Thursday, July 26, 2007

Museum gets massive donation


Santa Barbara’s Museum of Natural History just got a mammoth donation. And it’s not cash.
It’s, well, a mammoth. The skeleton, to be precise, of a Mammuthus meridionalis, or Southern mammoth, the earliest known species of the great beast.
Unearthed during construction of a housing project in nearby Moorpark, the giant specimen will come to Santa Barbara courtesy of the Moorpark City Council, which approved the donation last week.

“It’s probably the most significant find in all of Ventura County, if not all of Southern California,” Moorpark Councilmember Roseann Mikos said last week. “...We’re not equipped to take care of it. A museum like the Santa Barbara Museum of Natural History is a perfect place for something like this.”
One of the unusual things about this particular discovery is how much of the skeleton has been recovered. Paleontologists estimate they have about 80 percent of the skeletal remains. Typical mammoth finds are usually limited to a tusk here, a tooth there.
“It’s quite a discovery,” Hugh Riley, assistant city manager for Moorpark, told the Daily Sound. “This is the first time they’ve found so much of the animal’s remains.”
Karl Hutterer, executive director of the Santa Barbara museum, said the discovery is coming at a great time, in the midst of an overall renovation of the Paleontology and Geology Hall. He plans to bring the mammoth as the focal point of that section of the museum.
Paul Collins, curator of vertebrate zoology at the museum, estimates that the reconstructed skeleton will stand about 12 feet tall at its shoulders, with tusks about 8 feet long.
“Our blue whale is on this kind of scale, but in terms of terrestrial mammals, we don’t have anything like this,” Collins said. “We’re talking big.”
Collins said the Southern mammoth predates other species, such as the Colombian or Imperial mammoths, which have been found in Southern California in places like the La Brea Tar Pits. He estimates the age of the once-hairy beast to be around 800,000 to a million years old, placing it in the early Pleistocene epoch.
Riley said Southern mammoth remains have only been discovered on two other occasions in Southern California, and he hopes the museum will move forward with a public exhibit.
“We took ownership of the fossils and I’ve been searching for a permanent home for them with a museum that will not only take care of them and curate them, but also has a desire to do something with them,” Riley said.
For now, the bones are resting in a warehouse in Santa Ana, where paleontologists are carefully examining them and preparing them for shipment. Once they arrive in town, Collins and his staff will work to fully excavate and stabilize them before deciding if they can go on display.
That process includes extracting the skeleton from any remaining soil, cleaning the surface of the bone, and possibly hardening the bones.
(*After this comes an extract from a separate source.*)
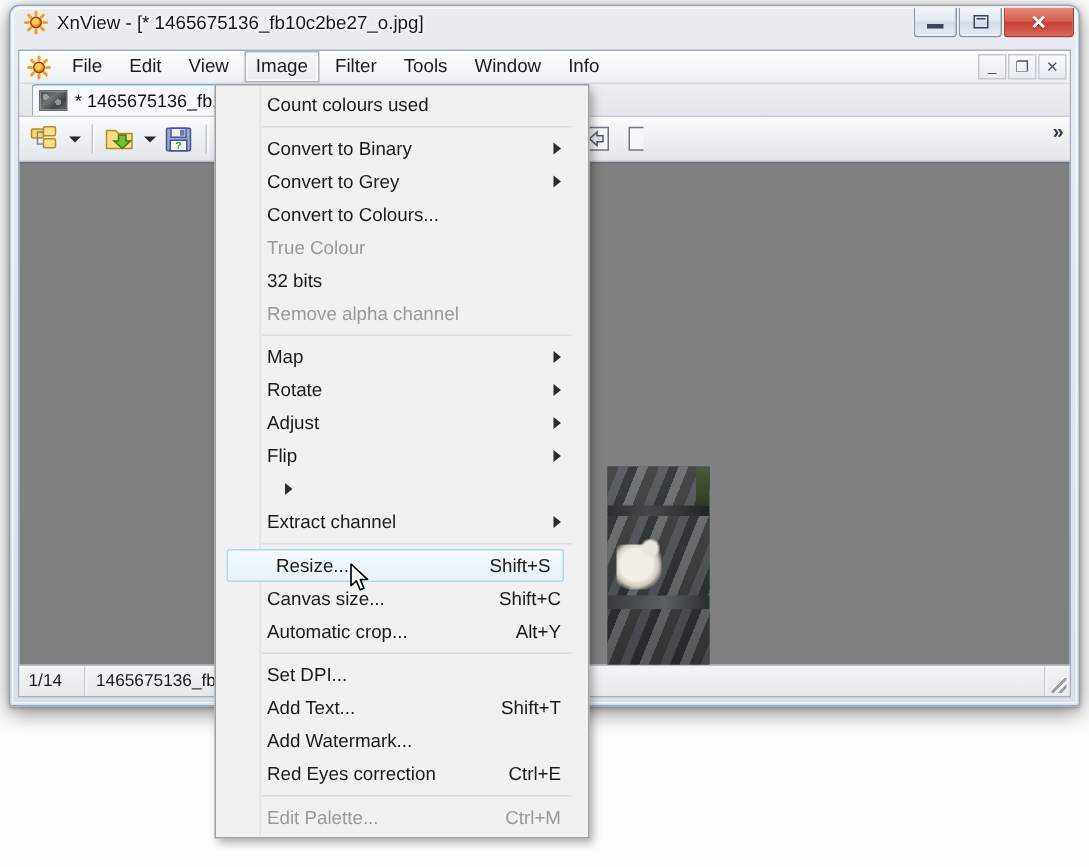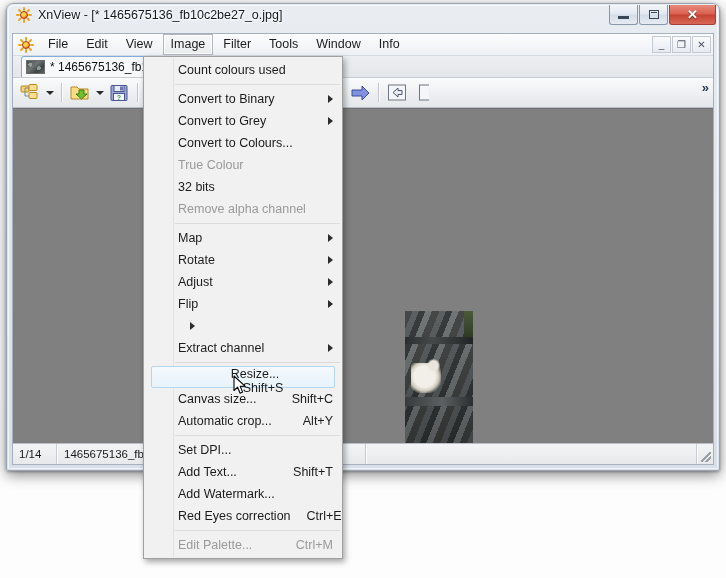"Count colours used" #image-menu { padding: 2px 0 2px 0 -> 2px 9px 2px 0; width: 200px -> 250px }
Museum staff will then have to decide whether to put the real bones on display, or make casts of them.
“The nice thing about exhibiting the real bones is when the public comes to visit, they know they are looking at the real thing,” Collins said.
Museum officials are considering a work-in-progress sort of exhibit, where the public would be able to watch a skeletal reconstruction take place before their eyes. Hutterer said visitors will be able to ask staff questions as they work on the skeleton, learning more about paleontology and archeology as they watch the project unfold before them.
While Collins said it is too early to put a time frame on when the project might near completion, he said arrangements are currently being made to ship the fossils to Santa Barbara.
“It’s a neat opportunity, and it’s out of our own region,” he said. “It’s a nice fit for the institution.”
Hutterer said the skeleton should be moved within 60 days, and his staff will work to clear space and set up heavy-duty shelving for the restoration process. He emphasized the specimen’s consistency with the museum’s focus on the history of the South Coast region.
“We don’t have dinosaurs here, we have mammoths,” Hutterer said, adding, “It’s going to be quite impressive.”